The glut of new homes is still one of Spain’s biggest problems, and the longer it last, the harder it will be to solve.
There were 676,038 newly built homes languishing on the market in search of a buyer at the end of 2011, according to the latest figures from the Government (Fomento – see chart above).
The excess new housing inventory declined by just 1.7pc in 2011 compared to the year before, as illustrated by the next chart. On the other hand, it increased by an astonishing 90pc in 2005, which should have set the alarm bells ringing in the building industry. Compared to the increases in the boom, the declines in the last cople of years have been insignificant.
The lack of progress in dealing with the glut is a result of weak demand (unemployment, credit crunch), and more new homes coming onto the market, as developments started at the tail end of the boom are finished.
Now that housing starts have collapsed to almost nothing, meaning the pipeline will soon be dry, I think next year we will finaly see more progress being made in mopping up the glut.
But with demand as weak as it is it could take between five and ten years to deal with glut, unless the Spanish economy surprises everyone and roars back to life in the next couple of years (don’t hold your breath).

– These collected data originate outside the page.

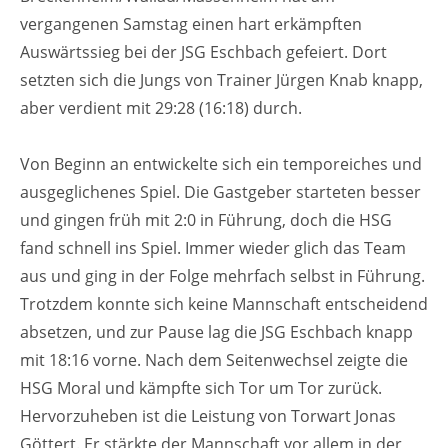
vergangenen Samstag einen hart erkämpften
Auswärtssieg bei der JSG Eschbach gefeiert. Dort
setzten sich die Jungs von Trainer Jürgen Knab knapp,
aber verdient mit 29:28 (16:18) durch.
Von Beginn an entwickelte sich ein temporeiches und
ausgeglichenes Spiel. Die Gastgeber starteten besser
und gingen früh mit 2:0 in Führung, doch die HSG
fand schnell ins Spiel. Immer wieder glich das Team
aus und ging in der Folge mehrfach selbst in Führung.
Trotzdem konnte sich keine Mannschaft entscheidend
absetzen, und zur Pause lag die JSG Eschbach knapp
mit 18:16 vorne. Nach dem Seitenwechsel zeigte die
HSG Moral und kämpfte sich Tor um Tor zurück.
Hervorzuheben ist die Leistung von Torwart Jonas
Göttert. Er stärkte der Mannschaft vor allem in der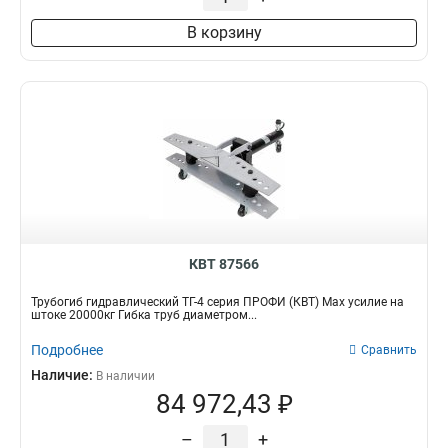
В корзину
КВТ 87566
Трубогиб гидравлический ТГ-4 серия ПРОФИ (КВТ) Max усилие на
штоке 20000кг Гибка труб диаметром...
Подробнее
Сравнить
Наличие:
В наличии
84 972,43 ₽
–
+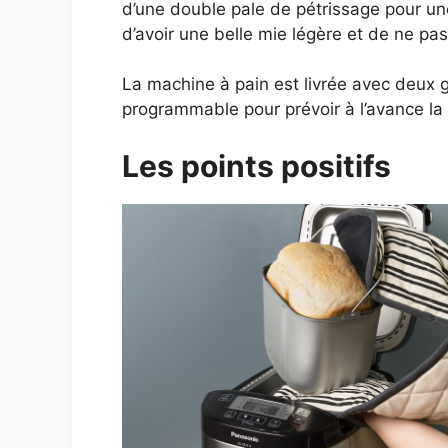
d’une double pale de pétrissage pour un
d’avoir une belle mie légère et de ne pa
La machine à pain est livrée avec deux g
programmable pour prévoir à l’avance la 
Les points positifs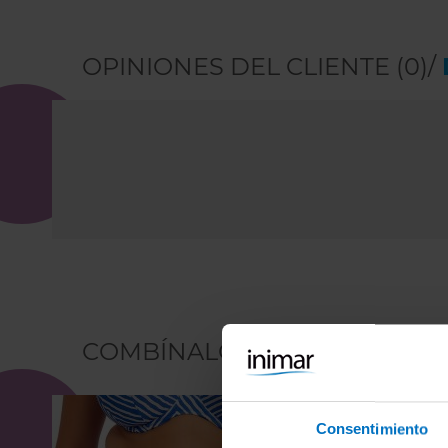
OPINIONES DEL CLIENTE (0)/
COMBÍNALO CON
Consentimiento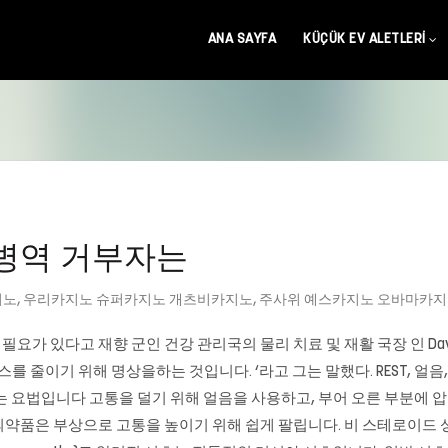
ANA SAYFA
KÜÇÜK EV ALETLERI
 \\ n 병역 거부자는
지노
,
우리카지노 슈퍼카지노 개츠비카지노
,
주사위 예스카지노 오바마카
 피해를 막을 필요가 있다고 재향 군인 건강 관리국의 물리 치료 및 재활 국장 인 
를 줄이기 위해 명상을하는 것입니다. ‘라고 그는 말했다. REST, 얼
함하는 요법입니다 고통을 덜기 위해 얼음을 사용하고, 부어 오른 부분에 
약품은 부상으로 고통을 높이기 위해 쉽게 팔립니다. 비 스테로이드 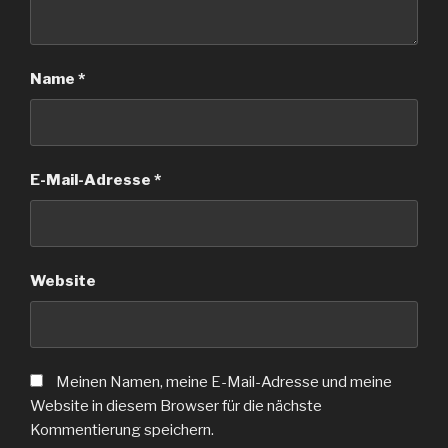
Name
*
E-Mail-Adresse
*
Website
Meinen Namen, meine E-Mail-Adresse und meine
Website in diesem Browser für die nächste
Kommentierung speichern.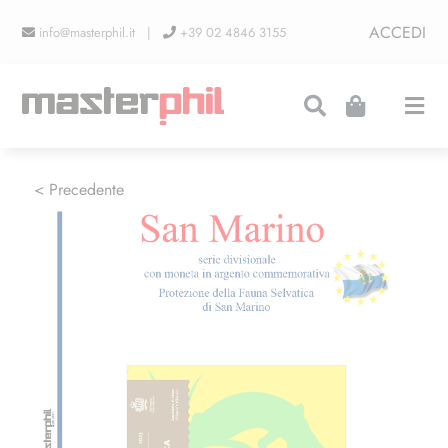
Salta
ACCEDI
info@masterphil.it |
+39 02 4846 3155
al
contenuto
Togg
Navi
PRODUZIONI
< Precedente
LINEA COLLEZIONISMO
FIERE
CONTATTI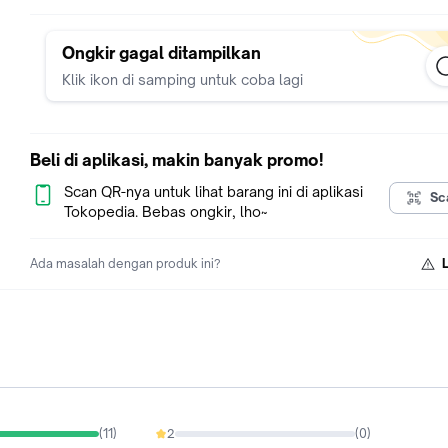
Ongkir gagal ditampilkan
Klik ikon di samping untuk coba lagi
Beli di aplikasi, makin banyak promo!
Scan QR-nya untuk lihat barang ini di aplikasi
Sc
Tokopedia. Bebas ongkir, lho~
Ada masalah dengan produk ini?
(
11
)
2
(
0
)
0%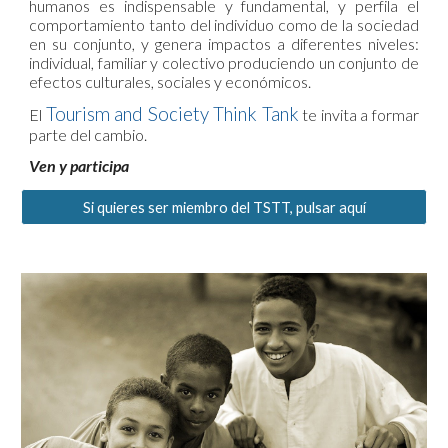
humanos es indispensable y fundamental, y perfila el
comportamiento tanto del individuo como de la sociedad
en su conjunto, y genera impactos a diferentes niveles:
individual, familiar y colectivo produciendo un conjunto de
efectos culturales, sociales y económicos.
Tourism and Society Think Tank
El
te invita a formar
parte del cambio.
Ven y participa
Si quieres ser miembro del TSTT, pulsar aquí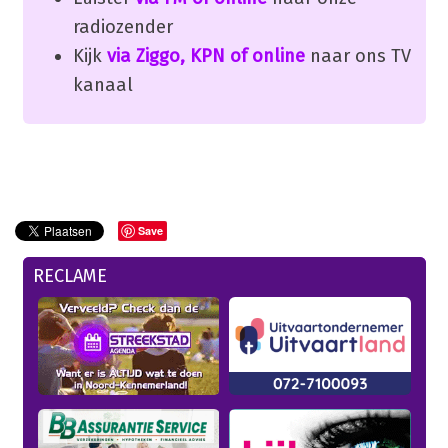
radiozender
Kijk
via Ziggo, KPN of online
naar ons TV
kanaal
Save
RECLAME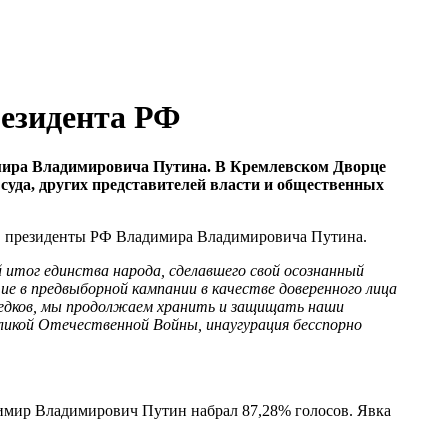
резидента РФ
имира Владимировича Путина. В Кремлевском Дворце
 суда, других представителей власти и общественных
 в президенты РФ Владимира Владимировича Путина.
 итог единства народа, сделавшего свой осознанный
ие в предвыборной кампании в качестве доверенного лица
предков, мы продолжаем хранить и защищать наши
еликой Отечественной Войны, инаугурация бесспорно
димир Владимирович Путин набрал 87,28% голосов. Явка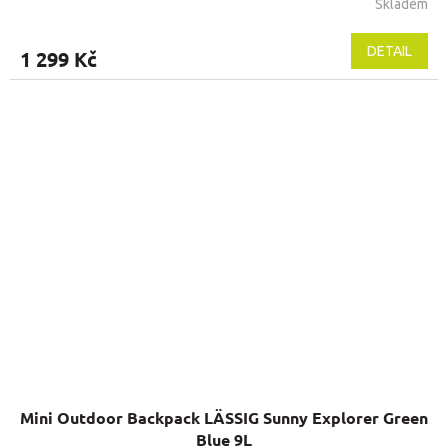
Skladem
DETAIL
1 299 Kč
Mini Outdoor Backpack LÄSSIG Sunny Explorer Green
Blue 9L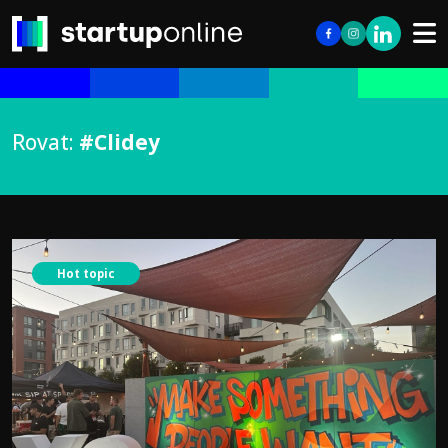
Rovat:
#Clidey
Hot topic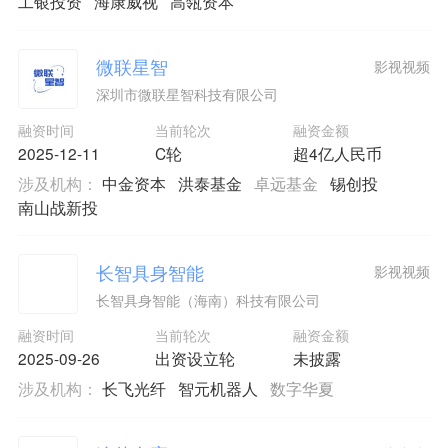
工银投资
海康威视
高瓴资本
微联星智
影视视频
深圳市微联星智科技有限公司
融资时间
当前轮次
融资金额
2025-12-11
C轮
超4亿人民币
涉及机构：
中金资本
洪泰基金
卓远基金
锡创投
南山战新投
长智具身智能
影视视频
长智具身智能（海南）科技有限公司
融资时间
当前轮次
融资金额
2025-09-26
出资设立轮
未披露
涉及机构：
长飞光纤
智元机器人
数字华夏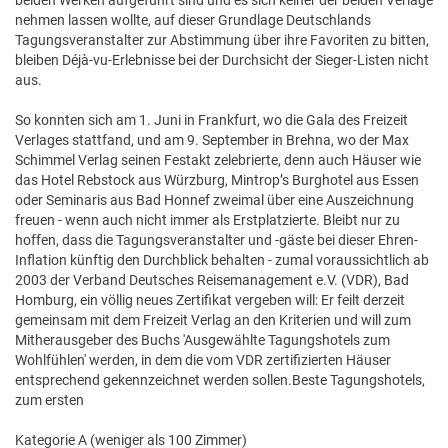
beiden Werken aufgeführt sind und es sich keiner der beiden Verlage
nehmen lassen wollte, auf dieser Grundlage Deutschlands
Tagungsveranstalter zur Abstimmung über ihre Favoriten zu bitten,
bleiben Déjà-vu-Erlebnisse bei der Durchsicht der Sieger-Listen nicht
aus.
So konnten sich am 1. Juni in Frankfurt, wo die Gala des Freizeit
Verlages stattfand, und am 9. September in Brehna, wo der Max
Schimmel Verlag seinen Festakt zelebrierte, denn auch Häuser wie
das Hotel Rebstock aus Würzburg, Mintrop’s Burghotel aus Essen
oder Seminaris aus Bad Honnef zweimal über eine Auszeichnung
freuen - wenn auch nicht immer als Erstplatzierte. Bleibt nur zu
hoffen, dass die Tagungsveranstalter und -gäste bei dieser Ehren-
Inflation künftig den Durchblick behalten - zumal voraussichtlich ab
2003 der Verband Deutsches Reisemanagement e.V. (VDR), Bad
Homburg, ein völlig neues Zertifikat vergeben will: Er feilt derzeit
gemeinsam mit dem Freizeit Verlag an den Kriterien und will zum
Mitherausgeber des Buchs 'Ausgewählte Tagungshotels zum
Wohlfühlen' werden, in dem die vom VDR zertifizierten Häuser
entsprechend gekennzeichnet werden sollen.Beste Tagungshotels,
zum ersten
Kategorie A (weniger als 100 Zimmer)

Which introduces a complication: The longer a new home goes unsold, the harder it is to sell (and the more it costs to maintain in a saleable condition). All those unsold new homes on the Spanish coast are quietly depreciating and will soon start to look decidedly shabby, and shabby doesn’t sell well. The surrounding areas start to suffer, and then it’s downhill from there.
Where are the biggest problems? This map shows where the biggest concentrations of new homes for sale are to be found, as a percentage of the overall housing stock. The darker the green, the bigger the glut. The regions with the biggest gluts are Andalucia, Valencia, and Catalonia – all areas along the Mediterranean coast where too many holiday-homes were built.